Watch | Moment captured as #CycloneAmphan makes landfall in West Bengal’s Digha pic.twitter.com/xZczD8od6b

— NDTV (@ndtv) May 20, 2020

‘Next 24 hours crucial’

“The next 24 hours are very crucial. This is a long haul,” said M Mohapatra, India’s meteorological chief.

The region, with 58 million people in the two bordering countries, has some of the most vulnerable communities in South Asia: poor fishing communities in the Sunderbans and over a million Rohingya refugees living in crowded camps in Cox’s Bazar in Bangladesh.

Al Jazeera’s Tanvir Chowdhury, reporting from Bangladeshi capital Dhaka, said 1.4 million people have been evacuated and put into shelter but at least 46,000 people remained in the clear line of danger on some of the islands in the coastal areas.

“There is accommodation for at least five million people and there is medical team, rescue operation team, coastguard and the navy have been put on alert and standby in the coastal areas,” he said. 

“This would be one of the biggest cyclones so they are taking it very seriously.”

The Indian weather department forecast a storm surge of 10 to 16-foot (3-4 metre) waves – as high as a two-storey house – that could swamp mud dwellings along the coast, uproot communication towers and inundate roads and railway tracks.

There will be extensive damage to standing crops and plantations in the states of West Bengal and Odisha, the weather service said in a bulletin late on Tuesday.

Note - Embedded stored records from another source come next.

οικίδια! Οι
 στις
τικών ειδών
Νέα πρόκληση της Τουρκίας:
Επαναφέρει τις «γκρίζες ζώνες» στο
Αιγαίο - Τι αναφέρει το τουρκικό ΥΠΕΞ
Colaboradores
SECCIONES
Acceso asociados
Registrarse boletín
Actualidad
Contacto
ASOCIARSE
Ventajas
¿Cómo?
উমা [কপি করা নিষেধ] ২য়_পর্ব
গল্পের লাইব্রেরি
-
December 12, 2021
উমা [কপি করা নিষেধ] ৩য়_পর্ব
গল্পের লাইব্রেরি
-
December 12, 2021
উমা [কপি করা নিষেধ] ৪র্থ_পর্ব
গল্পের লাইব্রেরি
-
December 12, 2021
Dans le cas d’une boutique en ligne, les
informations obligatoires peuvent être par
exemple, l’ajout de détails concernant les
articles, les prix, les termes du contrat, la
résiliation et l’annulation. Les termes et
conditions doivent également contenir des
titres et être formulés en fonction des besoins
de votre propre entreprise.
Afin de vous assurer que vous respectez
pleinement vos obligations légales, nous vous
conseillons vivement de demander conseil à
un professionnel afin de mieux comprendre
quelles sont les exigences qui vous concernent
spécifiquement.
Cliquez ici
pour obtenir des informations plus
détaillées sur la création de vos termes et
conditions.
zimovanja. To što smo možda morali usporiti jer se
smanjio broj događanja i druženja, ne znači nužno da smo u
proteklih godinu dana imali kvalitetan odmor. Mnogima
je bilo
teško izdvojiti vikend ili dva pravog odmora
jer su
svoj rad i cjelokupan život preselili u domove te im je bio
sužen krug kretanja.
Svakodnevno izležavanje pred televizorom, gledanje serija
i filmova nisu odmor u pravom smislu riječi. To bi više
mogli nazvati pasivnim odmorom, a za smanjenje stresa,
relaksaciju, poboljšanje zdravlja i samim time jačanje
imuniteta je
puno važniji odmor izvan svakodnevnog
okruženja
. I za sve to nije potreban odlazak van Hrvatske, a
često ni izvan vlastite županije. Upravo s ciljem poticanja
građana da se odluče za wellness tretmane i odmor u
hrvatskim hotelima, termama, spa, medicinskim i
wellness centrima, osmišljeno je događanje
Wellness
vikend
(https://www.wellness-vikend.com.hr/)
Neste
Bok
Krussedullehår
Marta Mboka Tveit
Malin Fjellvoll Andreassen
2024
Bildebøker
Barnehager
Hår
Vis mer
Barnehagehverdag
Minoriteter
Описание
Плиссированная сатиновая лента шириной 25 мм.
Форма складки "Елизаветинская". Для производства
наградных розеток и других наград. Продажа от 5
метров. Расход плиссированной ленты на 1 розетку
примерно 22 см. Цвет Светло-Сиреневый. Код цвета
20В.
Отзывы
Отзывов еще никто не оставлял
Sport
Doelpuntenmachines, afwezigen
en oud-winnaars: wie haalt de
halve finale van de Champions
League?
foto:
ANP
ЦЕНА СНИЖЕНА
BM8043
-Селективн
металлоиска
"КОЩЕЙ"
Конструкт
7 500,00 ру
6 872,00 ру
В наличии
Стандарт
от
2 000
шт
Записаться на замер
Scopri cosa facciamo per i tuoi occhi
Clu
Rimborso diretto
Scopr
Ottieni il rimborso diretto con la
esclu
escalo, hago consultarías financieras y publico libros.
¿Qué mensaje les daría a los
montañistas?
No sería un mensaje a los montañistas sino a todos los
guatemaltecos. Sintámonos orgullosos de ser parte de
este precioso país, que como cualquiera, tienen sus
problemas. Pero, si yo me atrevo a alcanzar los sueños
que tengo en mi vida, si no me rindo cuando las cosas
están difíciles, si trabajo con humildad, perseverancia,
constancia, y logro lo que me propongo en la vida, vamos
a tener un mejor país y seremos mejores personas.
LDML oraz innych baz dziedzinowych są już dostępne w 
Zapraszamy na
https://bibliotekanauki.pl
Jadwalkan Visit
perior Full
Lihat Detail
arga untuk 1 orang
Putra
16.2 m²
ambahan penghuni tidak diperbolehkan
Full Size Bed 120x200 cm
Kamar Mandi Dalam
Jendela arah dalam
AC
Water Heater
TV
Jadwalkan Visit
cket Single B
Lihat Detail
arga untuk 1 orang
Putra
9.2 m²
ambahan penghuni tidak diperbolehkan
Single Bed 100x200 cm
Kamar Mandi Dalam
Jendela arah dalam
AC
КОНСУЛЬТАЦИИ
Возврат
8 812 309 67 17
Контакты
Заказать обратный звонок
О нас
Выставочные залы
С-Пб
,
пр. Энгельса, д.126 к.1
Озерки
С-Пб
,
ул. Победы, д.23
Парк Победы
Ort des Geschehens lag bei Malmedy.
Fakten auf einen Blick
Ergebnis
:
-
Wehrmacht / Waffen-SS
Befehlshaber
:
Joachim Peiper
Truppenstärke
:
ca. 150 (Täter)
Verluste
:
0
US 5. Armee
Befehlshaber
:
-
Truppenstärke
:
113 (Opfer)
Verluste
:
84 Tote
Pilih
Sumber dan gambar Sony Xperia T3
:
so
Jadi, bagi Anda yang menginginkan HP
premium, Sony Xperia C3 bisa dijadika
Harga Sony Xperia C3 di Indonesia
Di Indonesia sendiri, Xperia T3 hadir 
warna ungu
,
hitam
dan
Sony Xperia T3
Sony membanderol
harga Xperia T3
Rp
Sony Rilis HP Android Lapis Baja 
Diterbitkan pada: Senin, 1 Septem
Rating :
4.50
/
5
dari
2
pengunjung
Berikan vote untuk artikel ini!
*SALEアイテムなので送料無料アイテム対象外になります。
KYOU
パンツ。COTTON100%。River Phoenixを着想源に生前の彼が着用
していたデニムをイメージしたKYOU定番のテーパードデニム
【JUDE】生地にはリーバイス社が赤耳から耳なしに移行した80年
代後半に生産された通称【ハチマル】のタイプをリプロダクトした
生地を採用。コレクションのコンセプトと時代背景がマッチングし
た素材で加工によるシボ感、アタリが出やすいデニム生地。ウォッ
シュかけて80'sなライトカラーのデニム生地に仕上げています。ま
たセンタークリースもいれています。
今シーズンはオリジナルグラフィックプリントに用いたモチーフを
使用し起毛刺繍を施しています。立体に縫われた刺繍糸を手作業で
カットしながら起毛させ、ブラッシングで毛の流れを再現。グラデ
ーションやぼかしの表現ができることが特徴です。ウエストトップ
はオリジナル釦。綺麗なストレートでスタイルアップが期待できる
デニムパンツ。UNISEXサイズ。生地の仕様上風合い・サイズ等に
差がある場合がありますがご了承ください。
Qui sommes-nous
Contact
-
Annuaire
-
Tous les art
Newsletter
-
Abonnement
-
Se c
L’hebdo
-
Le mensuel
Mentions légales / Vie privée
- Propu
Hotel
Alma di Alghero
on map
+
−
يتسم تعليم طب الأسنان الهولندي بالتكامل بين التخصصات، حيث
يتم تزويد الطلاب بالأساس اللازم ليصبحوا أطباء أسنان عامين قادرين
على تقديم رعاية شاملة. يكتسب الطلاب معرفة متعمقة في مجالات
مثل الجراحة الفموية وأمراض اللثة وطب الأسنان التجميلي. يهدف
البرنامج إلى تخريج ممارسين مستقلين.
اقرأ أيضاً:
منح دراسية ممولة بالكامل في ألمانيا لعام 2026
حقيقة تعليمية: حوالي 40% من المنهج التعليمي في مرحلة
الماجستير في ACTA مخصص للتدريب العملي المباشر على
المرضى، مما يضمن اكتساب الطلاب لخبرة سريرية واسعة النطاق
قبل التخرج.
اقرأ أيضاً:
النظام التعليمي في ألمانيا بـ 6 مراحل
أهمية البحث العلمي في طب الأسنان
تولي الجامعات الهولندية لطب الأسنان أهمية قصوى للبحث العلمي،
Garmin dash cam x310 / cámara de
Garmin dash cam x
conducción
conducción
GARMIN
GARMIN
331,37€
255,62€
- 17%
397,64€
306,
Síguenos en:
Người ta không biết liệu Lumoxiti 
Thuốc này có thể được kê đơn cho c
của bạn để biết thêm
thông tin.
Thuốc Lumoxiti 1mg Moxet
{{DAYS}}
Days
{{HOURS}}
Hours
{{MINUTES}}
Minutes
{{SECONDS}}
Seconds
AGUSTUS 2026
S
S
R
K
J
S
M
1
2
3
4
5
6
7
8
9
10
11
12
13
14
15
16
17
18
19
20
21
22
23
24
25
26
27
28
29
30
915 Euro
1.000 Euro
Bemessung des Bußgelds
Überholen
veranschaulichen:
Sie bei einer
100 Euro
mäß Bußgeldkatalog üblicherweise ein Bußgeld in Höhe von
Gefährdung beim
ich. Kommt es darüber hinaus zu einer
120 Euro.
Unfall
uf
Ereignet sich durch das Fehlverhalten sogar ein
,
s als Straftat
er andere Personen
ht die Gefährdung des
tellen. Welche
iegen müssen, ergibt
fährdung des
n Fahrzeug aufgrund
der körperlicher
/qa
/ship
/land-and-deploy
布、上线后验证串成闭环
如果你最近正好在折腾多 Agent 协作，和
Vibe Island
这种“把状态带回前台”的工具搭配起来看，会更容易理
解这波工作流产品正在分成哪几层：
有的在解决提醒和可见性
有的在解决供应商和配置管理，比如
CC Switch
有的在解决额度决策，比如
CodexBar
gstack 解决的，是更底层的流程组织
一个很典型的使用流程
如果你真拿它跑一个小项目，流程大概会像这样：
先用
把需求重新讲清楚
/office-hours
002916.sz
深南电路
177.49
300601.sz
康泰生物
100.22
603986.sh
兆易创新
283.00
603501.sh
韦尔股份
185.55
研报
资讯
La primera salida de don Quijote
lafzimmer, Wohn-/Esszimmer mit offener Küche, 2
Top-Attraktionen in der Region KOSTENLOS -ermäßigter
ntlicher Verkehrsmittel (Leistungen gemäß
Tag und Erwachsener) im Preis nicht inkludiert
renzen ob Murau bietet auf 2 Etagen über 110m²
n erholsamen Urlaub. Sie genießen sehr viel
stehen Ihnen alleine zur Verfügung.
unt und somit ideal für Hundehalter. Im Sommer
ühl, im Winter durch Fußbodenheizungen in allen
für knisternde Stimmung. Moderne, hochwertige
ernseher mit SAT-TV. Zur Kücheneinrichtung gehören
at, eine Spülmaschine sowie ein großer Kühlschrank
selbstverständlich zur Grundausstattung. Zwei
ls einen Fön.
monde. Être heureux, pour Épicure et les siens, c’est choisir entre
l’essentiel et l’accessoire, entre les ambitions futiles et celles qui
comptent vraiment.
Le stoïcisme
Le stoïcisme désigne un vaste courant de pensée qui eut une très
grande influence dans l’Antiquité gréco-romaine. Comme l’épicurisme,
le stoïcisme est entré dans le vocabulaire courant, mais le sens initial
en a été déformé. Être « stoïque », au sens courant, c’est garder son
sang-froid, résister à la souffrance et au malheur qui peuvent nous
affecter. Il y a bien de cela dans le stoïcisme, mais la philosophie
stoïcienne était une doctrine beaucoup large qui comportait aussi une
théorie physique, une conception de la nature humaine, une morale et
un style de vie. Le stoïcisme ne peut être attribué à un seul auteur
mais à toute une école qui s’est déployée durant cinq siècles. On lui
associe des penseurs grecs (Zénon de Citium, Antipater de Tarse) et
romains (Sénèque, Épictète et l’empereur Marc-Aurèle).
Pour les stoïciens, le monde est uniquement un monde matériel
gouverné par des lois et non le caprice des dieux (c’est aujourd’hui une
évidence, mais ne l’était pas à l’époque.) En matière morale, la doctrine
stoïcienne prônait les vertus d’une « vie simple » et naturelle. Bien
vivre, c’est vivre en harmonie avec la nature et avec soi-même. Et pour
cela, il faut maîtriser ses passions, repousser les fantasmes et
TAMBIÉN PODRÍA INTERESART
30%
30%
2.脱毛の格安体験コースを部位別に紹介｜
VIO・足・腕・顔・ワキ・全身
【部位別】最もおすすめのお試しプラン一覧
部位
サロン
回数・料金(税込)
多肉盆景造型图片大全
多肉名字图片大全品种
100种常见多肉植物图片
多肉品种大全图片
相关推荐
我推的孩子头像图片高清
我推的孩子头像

Authorities were hastily repurposing quarantine facilities for the looming cyclone soon after easing the world’s biggest lockdown against the coronavirus. India has reported more than 100,000 cases with 3,163 deaths.

About 300,000 people had been moved to storm shelters, West Bengal Chief Minister Mamata Banerjee said. The state capital Kolkata lies near the cyclone’s path and there was concern about people living in about 1,500 old, dilapidated buildings.

Kolkata was battered by heavy rain and the muddy Hooghly River was rising under dark skies, while in the coastal resort of Digha, large waves were pounding the shore.

Khulna, Bangladesh

A Cyclone Preparedness Programme (CPP) volunteer uses a megaphone to urge residents to evacuate to shelters ahead of the expected landfall of cyclone Amphan in Khulna, Bangladesh on Tuesday [Kazi Shanto/ AFP]

Rohingya refugees vulnerable

In neighbouring Bangladesh, officials said the cyclone could set off tidal waves and heavy rainfall, unleashing floods.

The cyclone is expected to hit the districts of Chittagong and Khulna, just 150 km (93 miles) from refugee camps housing more than a million Rohingya in flimsy shelters.

The UN said food, tarpaulins and water purification tablets had been stockpiled, while authorities said the refugees would be moved to sturdier buildings if needed.

“We are fully prepared. But right now, there is no need to take them to cyclone shelters,” said Mahbub Alam Talukder, Bangladesh’s refugee commissioner.

Authorities in Bangladesh have also moved hundreds of Rohingya refugees living on a flood-prone island in the Bay of Bengal to storm shelters as the super cyclone barrels down.

The eastern edge of the storm headed for Bangladesh and neighbouring India is expected to batter Bhasan Char island, where 306 Rohingya, members of a persecuted minority from Myanmar, were sent this month after being rescued from boats.

“Each block has a cyclone centre and they have been moved to the centre,” said Bimal Chakma, a senior official of the Refugee Relief and Repatriation Commission.

The United Nations has called for the refugees to be moved to the mainland to join more than a million more who live in sprawling camps outside the town of Cox’s Bazar.

Bangladesh’s low-lying coast, home to 30 million people, and India’s east are regularly battered by cyclones that have claimed the lives of hundreds of thousands of people in recent decades.

The eastern Indian state of Odisha was hit by a super cyclone that left nearly 10,000 dead in 1999, eight years after a typhoon, tornadoes and flooding killed 139,000 in Bangladesh. In 1970, Cyclone Bhola killed half a million people.